== WORK TO COMPLETE ==
Please quote the passage below on Sherman's Sex Pictures between "The image of the round, taught" and "I actually was.", inclusive.

== TEXT SEGMENT ==
****************

Either way, one cannot help link this image to the idea of the castrating vagina dentata, a concept at the heart of the monstrous-feminine. Drawing on the work of film theorist Stephen Neale, Creed discusses how the “fascination with and fear of female sexuality is endlessly reworked within the signifying practices of the horror film” (Creed 5).
While Neale and Creed are discussing the monstrous-feminine in the context of horror film, their analysis can be translated to Sherman’s treatment of the monstrous-feminine in her art. Susan Lurie, on the other hand, challenges the traditional Freudian position. She says that, “Specifically, [man] fears that woman could castrate him both psychically and in a sense physically. He imagines the latter might take place during intercourse when the penis ‘disappears’ inside woman’s ‘devouring mouth’” (Lurie, qtd.
Again, the doll in Untitled #250 could easily be ‘devouring’ the sausages, which are phallic, but they also evoke thoughts of food (and therefore food loathing) and excrement – all images deeply related to the abject. The mannequin in Untitled #250 also looks as though she is pregnant.
The image of the round, taught belly forces the viewer to think of the reproductive feminine body. Once again, we are brought back to the image of the mother, but here, she is monstrous, abject. “Although the subject must exclude the abject, the abject must, nevertheless, be tolerated for that which threatens to destroy life also helps to define life” (Creed 9). The imagery of life and death together are ripe within Sherman’s work. In agreeing that these photographs are permeated by a strong sense of death, Sherman has stated that “I’m not obsessed with death, and yet, when I started thinking about it, I realized that I actually was.
It’s one of those mysteries of life — it’s terrifying and grotesque” (Lichtenstein 86). Within the concepts of the monstrous-feminine and abjection, the following themes are all linked: mothering, giving life, birth, death, mortality, corpses, return to nature, animality; the female reproductive body has the power to evoke this sort of word association; therefore, the sight of the woman’s body is recognized as possessing the ability to give life, while at the same time, reminding us of our own mortality, of our ‘corpse’. Returning to the concept of the monstrous-feminine, we see how Creed’s work is so helpful in decoding Sherman’s Sex Pictures.
Sherman doesn’t need to create actual monsters because she is making a statement about the monstrosity placed onto the meaning of femininity itself. Creed says, “The place of the abject is ‘the place where meaning collapses’, the place ‘I’ am not.

****************

== DATA SECTION ==
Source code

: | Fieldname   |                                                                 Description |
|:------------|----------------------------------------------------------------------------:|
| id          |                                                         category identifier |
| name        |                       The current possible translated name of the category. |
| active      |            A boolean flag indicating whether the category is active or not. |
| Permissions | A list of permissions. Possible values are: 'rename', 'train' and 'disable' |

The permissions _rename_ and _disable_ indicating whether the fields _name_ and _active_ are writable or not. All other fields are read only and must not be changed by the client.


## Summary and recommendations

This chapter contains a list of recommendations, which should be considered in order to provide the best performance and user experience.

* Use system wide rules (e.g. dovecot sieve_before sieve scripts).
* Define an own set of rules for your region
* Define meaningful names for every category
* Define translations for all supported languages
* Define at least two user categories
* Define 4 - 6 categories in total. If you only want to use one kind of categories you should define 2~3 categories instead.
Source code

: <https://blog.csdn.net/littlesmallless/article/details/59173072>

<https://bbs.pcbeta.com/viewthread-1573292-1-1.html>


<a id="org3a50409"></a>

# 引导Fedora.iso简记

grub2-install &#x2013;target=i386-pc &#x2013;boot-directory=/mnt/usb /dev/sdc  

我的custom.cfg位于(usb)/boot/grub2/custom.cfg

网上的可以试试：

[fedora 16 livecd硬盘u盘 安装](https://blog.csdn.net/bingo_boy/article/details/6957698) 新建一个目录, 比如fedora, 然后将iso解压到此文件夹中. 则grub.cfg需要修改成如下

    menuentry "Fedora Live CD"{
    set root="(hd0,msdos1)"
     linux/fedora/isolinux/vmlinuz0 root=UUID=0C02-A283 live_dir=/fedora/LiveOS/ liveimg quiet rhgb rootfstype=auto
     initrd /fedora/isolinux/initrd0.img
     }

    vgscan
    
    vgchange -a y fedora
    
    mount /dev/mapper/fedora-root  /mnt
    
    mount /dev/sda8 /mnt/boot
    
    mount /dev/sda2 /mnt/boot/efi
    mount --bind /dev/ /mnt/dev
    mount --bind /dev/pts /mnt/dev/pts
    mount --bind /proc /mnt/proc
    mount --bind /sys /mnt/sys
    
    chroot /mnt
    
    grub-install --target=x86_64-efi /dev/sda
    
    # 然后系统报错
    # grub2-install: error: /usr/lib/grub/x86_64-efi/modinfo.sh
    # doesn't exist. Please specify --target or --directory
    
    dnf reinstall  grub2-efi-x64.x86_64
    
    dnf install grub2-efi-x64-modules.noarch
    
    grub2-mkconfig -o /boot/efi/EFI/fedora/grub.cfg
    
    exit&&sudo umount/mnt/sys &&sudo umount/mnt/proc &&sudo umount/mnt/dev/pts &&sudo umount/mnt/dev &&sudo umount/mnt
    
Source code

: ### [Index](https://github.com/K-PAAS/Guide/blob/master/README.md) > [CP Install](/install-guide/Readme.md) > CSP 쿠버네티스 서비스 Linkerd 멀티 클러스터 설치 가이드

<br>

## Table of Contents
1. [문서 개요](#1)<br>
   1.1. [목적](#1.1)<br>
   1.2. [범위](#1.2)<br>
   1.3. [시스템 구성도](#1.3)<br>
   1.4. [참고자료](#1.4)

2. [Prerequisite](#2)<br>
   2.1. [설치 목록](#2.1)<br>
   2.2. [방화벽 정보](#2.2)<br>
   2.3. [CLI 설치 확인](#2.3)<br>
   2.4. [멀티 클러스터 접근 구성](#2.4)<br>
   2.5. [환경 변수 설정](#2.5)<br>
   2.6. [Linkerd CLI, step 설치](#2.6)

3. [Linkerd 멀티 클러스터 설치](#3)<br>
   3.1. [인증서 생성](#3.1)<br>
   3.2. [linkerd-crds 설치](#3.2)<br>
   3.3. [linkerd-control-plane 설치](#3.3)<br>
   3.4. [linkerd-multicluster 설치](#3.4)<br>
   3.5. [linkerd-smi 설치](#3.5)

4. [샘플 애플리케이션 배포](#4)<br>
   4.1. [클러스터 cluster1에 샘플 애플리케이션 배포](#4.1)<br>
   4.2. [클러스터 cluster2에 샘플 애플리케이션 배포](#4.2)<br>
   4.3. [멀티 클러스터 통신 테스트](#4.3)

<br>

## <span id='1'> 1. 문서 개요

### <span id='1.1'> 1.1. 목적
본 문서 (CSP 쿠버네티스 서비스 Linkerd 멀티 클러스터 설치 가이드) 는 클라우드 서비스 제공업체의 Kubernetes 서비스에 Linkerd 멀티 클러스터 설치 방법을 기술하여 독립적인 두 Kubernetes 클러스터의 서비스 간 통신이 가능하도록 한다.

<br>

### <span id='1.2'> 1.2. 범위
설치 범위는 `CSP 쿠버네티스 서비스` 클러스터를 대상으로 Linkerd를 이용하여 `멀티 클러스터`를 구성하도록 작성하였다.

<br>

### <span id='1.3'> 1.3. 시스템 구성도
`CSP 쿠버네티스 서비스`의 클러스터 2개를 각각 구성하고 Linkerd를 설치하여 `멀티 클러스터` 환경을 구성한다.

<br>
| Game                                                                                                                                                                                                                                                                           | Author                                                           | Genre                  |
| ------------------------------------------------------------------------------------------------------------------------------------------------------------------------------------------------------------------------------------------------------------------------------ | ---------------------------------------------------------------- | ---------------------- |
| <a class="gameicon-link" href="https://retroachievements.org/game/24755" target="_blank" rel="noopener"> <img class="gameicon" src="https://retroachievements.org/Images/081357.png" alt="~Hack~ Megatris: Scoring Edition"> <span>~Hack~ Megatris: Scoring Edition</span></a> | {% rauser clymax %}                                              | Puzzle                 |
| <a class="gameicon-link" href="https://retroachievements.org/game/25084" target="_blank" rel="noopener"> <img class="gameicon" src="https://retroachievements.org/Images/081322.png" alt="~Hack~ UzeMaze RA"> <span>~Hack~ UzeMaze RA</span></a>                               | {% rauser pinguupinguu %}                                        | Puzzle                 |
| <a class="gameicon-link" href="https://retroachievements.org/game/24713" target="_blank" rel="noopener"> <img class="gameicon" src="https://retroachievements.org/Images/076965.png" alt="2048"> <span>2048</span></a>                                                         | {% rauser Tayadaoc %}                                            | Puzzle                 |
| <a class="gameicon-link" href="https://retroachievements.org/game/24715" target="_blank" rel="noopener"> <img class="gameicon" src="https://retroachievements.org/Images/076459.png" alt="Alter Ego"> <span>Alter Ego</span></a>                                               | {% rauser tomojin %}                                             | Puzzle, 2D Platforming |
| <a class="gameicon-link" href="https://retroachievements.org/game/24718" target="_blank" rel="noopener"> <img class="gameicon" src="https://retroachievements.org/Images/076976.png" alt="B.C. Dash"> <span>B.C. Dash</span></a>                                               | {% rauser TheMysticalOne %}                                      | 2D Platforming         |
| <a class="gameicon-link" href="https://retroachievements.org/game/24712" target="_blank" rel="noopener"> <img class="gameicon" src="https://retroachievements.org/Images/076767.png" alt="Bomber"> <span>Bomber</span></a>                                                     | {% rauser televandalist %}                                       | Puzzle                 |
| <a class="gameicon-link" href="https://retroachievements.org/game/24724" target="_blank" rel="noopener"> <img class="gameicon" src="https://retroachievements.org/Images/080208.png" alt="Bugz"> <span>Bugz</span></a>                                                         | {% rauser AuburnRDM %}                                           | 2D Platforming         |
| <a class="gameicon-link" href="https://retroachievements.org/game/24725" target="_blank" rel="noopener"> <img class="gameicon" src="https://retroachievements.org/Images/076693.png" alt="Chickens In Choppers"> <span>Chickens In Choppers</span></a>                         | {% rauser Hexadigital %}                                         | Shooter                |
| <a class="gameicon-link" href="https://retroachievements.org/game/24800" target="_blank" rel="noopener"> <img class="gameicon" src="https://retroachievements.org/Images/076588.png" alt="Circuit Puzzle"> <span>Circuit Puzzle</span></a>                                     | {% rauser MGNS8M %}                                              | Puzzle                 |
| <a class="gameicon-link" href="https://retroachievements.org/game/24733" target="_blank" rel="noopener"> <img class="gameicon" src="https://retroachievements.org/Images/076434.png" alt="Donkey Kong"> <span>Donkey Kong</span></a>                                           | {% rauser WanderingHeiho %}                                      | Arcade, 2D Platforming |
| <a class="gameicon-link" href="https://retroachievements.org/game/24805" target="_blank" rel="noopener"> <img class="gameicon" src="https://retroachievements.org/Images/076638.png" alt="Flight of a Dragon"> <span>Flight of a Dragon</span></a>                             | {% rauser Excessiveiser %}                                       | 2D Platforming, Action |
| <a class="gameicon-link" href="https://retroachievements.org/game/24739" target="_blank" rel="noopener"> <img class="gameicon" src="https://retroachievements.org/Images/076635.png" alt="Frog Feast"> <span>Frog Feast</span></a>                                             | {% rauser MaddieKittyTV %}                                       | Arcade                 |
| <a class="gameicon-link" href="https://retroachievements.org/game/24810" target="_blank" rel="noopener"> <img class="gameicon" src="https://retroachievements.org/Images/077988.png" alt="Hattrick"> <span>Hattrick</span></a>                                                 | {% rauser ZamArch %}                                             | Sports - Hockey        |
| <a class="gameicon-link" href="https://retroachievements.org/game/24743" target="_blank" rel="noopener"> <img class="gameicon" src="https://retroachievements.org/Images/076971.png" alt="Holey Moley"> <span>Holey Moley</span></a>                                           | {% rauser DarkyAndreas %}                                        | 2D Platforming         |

****************

== SOLUTION ==
The image of the round, taught belly forces the viewer to think of the reproductive feminine body. Once again, we are brought back to the image of the mother, but here, she is monstrous, abject. “Although the subject must exclude the abject, the abject must, nevertheless, be tolerated for that which threatens to destroy life also helps to define life” (Creed 9). The imagery of life and death together are ripe within Sherman’s work. In agreeing that these photographs are permeated by a strong sense of death, Sherman has stated that “I’m not obsessed with death, and yet, when I started thinking about it, I realized that I actually was.